** SHORT TASK **
Return every line in all of the rows below, unchanged and in the same order.

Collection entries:
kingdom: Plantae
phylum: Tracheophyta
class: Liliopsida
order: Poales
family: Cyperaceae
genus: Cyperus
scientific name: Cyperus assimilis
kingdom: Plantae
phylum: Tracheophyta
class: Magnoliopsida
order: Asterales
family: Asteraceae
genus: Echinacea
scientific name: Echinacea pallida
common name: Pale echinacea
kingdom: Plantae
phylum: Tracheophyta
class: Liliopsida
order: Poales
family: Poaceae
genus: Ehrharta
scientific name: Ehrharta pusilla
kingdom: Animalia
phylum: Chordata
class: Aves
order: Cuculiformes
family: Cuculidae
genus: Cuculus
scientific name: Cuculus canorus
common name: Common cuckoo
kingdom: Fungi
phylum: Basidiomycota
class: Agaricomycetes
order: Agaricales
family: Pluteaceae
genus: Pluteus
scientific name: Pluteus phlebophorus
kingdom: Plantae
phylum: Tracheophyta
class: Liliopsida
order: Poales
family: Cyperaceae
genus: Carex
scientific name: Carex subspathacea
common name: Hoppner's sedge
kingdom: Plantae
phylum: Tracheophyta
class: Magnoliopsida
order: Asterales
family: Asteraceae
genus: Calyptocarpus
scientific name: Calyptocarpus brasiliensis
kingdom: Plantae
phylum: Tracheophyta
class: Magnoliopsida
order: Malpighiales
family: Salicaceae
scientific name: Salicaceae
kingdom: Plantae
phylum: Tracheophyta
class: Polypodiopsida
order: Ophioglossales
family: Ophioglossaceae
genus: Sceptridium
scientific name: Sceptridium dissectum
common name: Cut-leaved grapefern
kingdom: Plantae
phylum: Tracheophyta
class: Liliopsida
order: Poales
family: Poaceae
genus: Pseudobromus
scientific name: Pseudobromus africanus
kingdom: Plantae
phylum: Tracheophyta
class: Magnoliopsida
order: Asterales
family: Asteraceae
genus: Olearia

** RESPONSE TO THE TASK **
kingdom: Plantae
phylum: Tracheophyta
class: Liliopsida
order: Poales
family: Cyperaceae
genus: Cyperus
scientific name: Cyperus assimilis
kingdom: Plantae
phylum: Tracheophyta
class: Magnoliopsida
order: Asterales
family: Asteraceae
genus: Echinacea
scientific name: Echinacea pallida
common name: Pale echinacea
kingdom: Plantae
phylum: Tracheophyta
class: Liliopsida
order: Poales
family: Poaceae
genus: Ehrharta
scientific name: Ehrharta pusilla
kingdom: Animalia
phylum: Chordata
class: Aves
order: Cuculiformes
family: Cuculidae
genus: Cuculus
scientific name: Cuculus canorus
common name: Common cuckoo
kingdom: Fungi
phylum: Basidiomycota
class: Agaricomycetes
order: Agaricales
family: Pluteaceae
genus: Pluteus
scientific name: Pluteus phlebophorus
kingdom: Plantae
phylum: Tracheophyta
class: Liliopsida
order: Poales
family: Cyperaceae
genus: Carex
scientific name: Carex subspathacea
common name: Hoppner's sedge
kingdom: Plantae
phylum: Tracheophyta
class: Magnoliopsida
order: Asterales
family: Asteraceae
genus: Calyptocarpus
scientific name: Calyptocarpus brasiliensis
kingdom: Plantae
phylum: Tracheophyta
class: Magnoliopsida
order: Malpighiales
family: Salicaceae
scientific name: Salicaceae
kingdom: Plantae
phylum: Tracheophyta
class: Polypodiopsida
order: Ophioglossales
family: Ophioglossaceae
genus: Sceptridium
scientific name: Sceptridium dissectum
common name: Cut-leaved grapefern
kingdom: Plantae
phylum: Tracheophyta
class: Liliopsida
order: Poales
family: Poaceae
genus: Pseudobromus
scientific name: Pseudobromus africanus
kingdom: Plantae
phylum: Tracheophyta
class: Magnoliopsida
order: Asterales
family: Asteraceae
genus: Olearia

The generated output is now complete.